[Requirement 1]
Quote the entries word for word, starting with the line that contains "Find all objects" and going on through the line that contains "road: (427, 509)". Leave the pictures out.

[Reading passage]
# # # # # # #

Children, however, do not appreciate the humor that is borne from extreme annoyance. The semi-Pollyanna outlook is definitely preferred. The only individuals who can pull this off successfully are Mormons, for whom I have much respect. Did you know that all kids at heart are staunch conservatives? They want their parents to be together; they crave regular meals; routines are comforting rather than boring. Unlike most conservatives, however, children are optimists. They are without cynicism. I have been a conservative all my life.

Thursday, July 7, 2011

Attention Banditos, Commie-Pinkos, and Rabble Rousers! Are you planning a revolution? Have you considered the importance of ACCESSORIZING your political aspirations? I just learned how to make this JAUNTY SCARF. Order in bulk now and pay only $5 per unit! I will customize per your color specs.

# # # # # # #

[Data in this exercise]
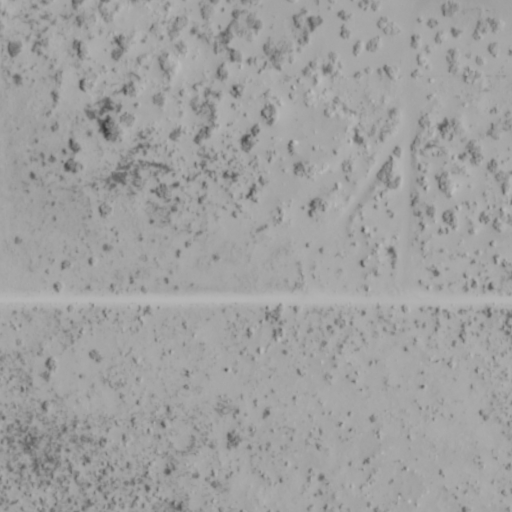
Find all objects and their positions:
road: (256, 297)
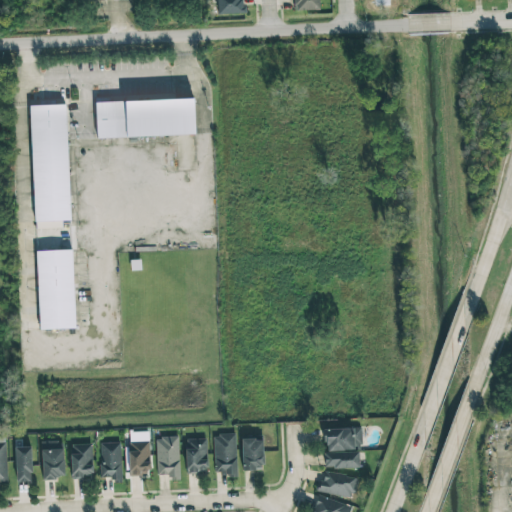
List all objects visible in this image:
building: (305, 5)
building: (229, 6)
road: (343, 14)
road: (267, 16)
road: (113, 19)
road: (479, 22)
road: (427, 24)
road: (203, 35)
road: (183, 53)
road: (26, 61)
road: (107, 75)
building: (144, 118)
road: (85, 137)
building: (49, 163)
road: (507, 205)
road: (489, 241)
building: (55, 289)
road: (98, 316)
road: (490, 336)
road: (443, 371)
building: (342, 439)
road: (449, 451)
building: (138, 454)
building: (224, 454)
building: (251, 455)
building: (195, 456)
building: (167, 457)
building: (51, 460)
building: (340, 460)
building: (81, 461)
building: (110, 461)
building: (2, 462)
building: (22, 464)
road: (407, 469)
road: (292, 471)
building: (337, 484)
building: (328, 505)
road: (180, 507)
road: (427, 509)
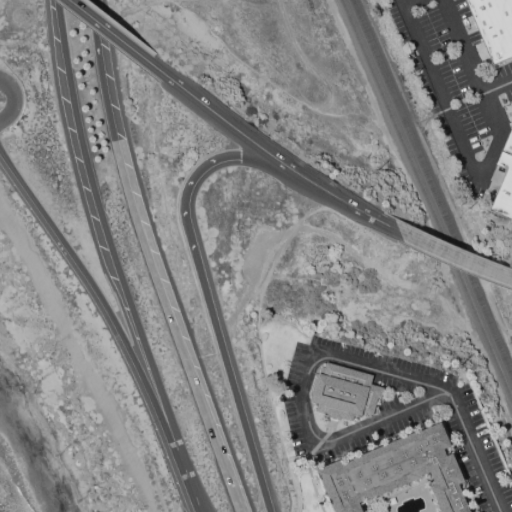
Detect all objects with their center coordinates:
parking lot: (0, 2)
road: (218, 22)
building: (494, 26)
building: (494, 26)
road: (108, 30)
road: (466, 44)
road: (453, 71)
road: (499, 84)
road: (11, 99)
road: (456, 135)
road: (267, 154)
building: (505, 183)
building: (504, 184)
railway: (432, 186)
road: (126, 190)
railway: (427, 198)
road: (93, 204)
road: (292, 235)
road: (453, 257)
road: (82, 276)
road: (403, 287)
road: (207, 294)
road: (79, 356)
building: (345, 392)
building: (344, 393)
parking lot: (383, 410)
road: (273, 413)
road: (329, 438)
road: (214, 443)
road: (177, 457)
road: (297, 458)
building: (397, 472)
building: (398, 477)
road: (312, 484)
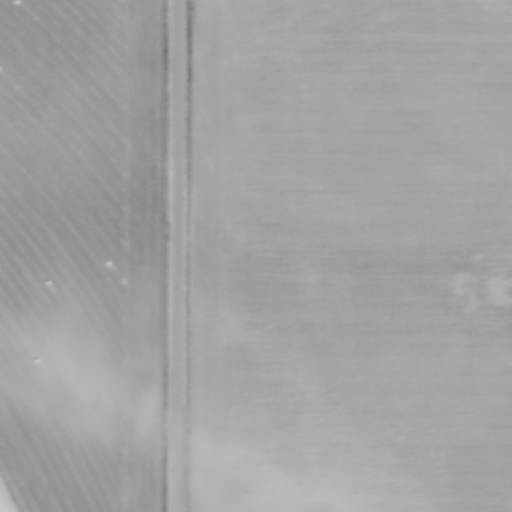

# # # # # # #

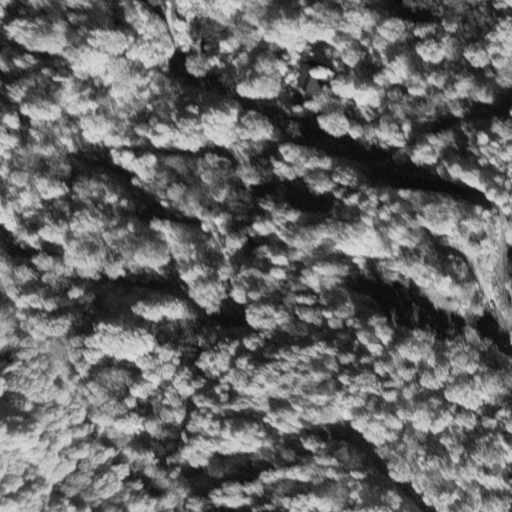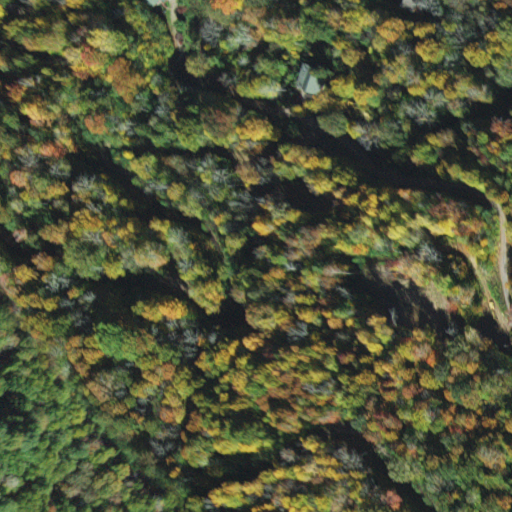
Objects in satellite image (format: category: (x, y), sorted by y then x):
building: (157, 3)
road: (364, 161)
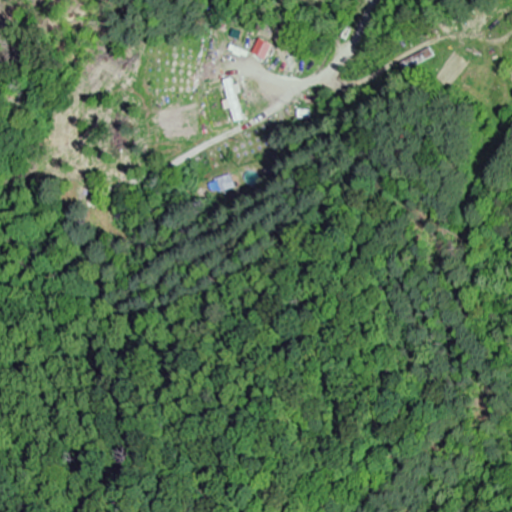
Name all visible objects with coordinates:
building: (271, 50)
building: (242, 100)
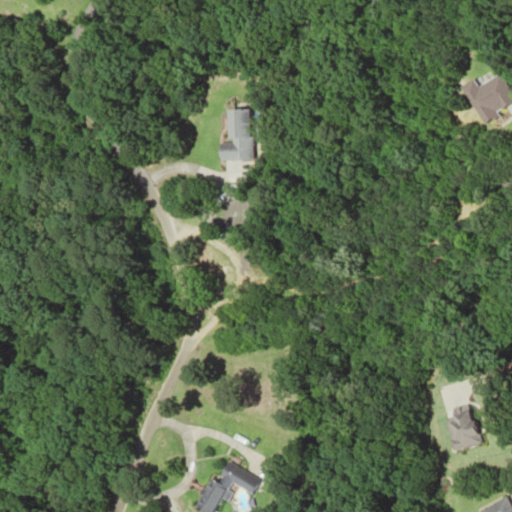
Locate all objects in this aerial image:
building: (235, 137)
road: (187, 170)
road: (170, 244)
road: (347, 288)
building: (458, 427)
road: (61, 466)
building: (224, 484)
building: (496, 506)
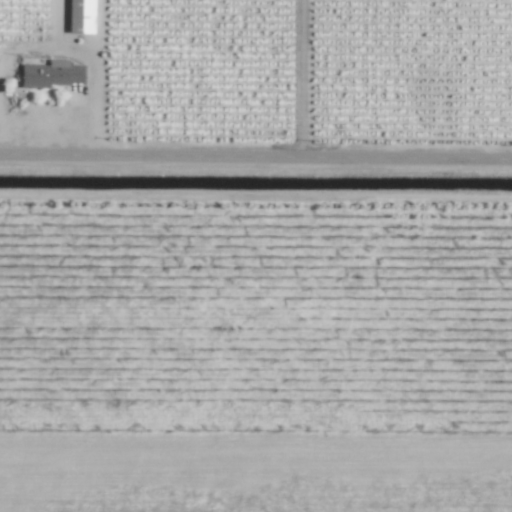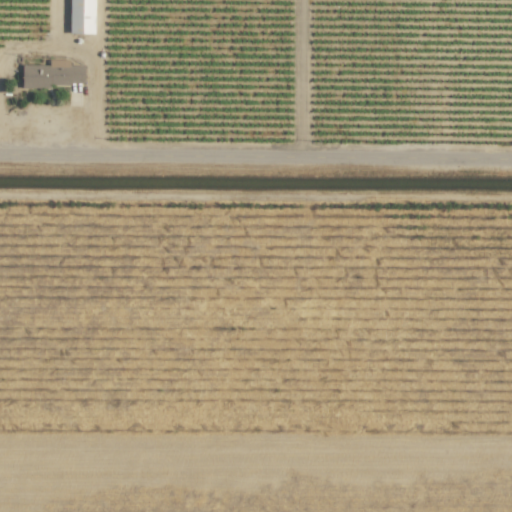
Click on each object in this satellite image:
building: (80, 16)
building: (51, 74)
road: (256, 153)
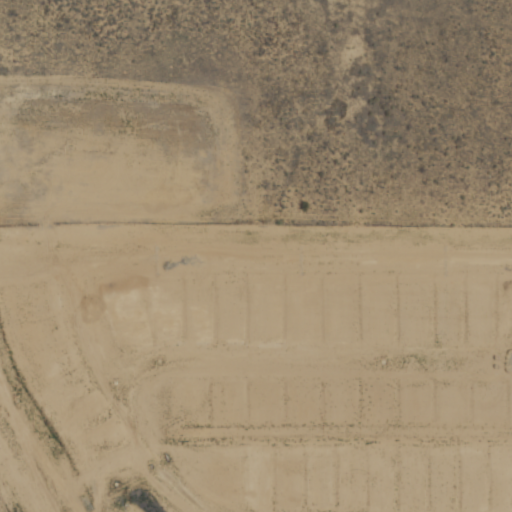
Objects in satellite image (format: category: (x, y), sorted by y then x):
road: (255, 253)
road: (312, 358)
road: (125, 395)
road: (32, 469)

# # # # # # #

[Requirement 2]
In the blog excerpt, what price per unit does the scarf offer promise for bulk orders?

[Full solution 1]
Find all objects and their positions:
road: (256, 297)
List all objects visible in this image:
building: (305, 5)
building: (229, 6)
road: (343, 14)
road: (267, 16)
road: (113, 19)
road: (479, 22)
road: (427, 24)
road: (203, 35)
road: (183, 53)
road: (26, 61)
road: (107, 75)
building: (144, 118)
road: (85, 137)
building: (49, 163)
road: (507, 205)
road: (489, 241)
building: (55, 289)
road: (98, 316)
road: (490, 336)
road: (443, 371)
building: (342, 439)
road: (449, 451)
building: (138, 454)
building: (224, 454)
building: (251, 455)
building: (195, 456)
building: (167, 457)
building: (51, 460)
building: (340, 460)
building: (81, 461)
building: (110, 461)
building: (2, 462)
building: (22, 464)
road: (407, 469)
road: (292, 471)
building: (337, 484)
building: (328, 505)
road: (180, 507)
road: (427, 509)

[Full solution 2]
$5 per unit.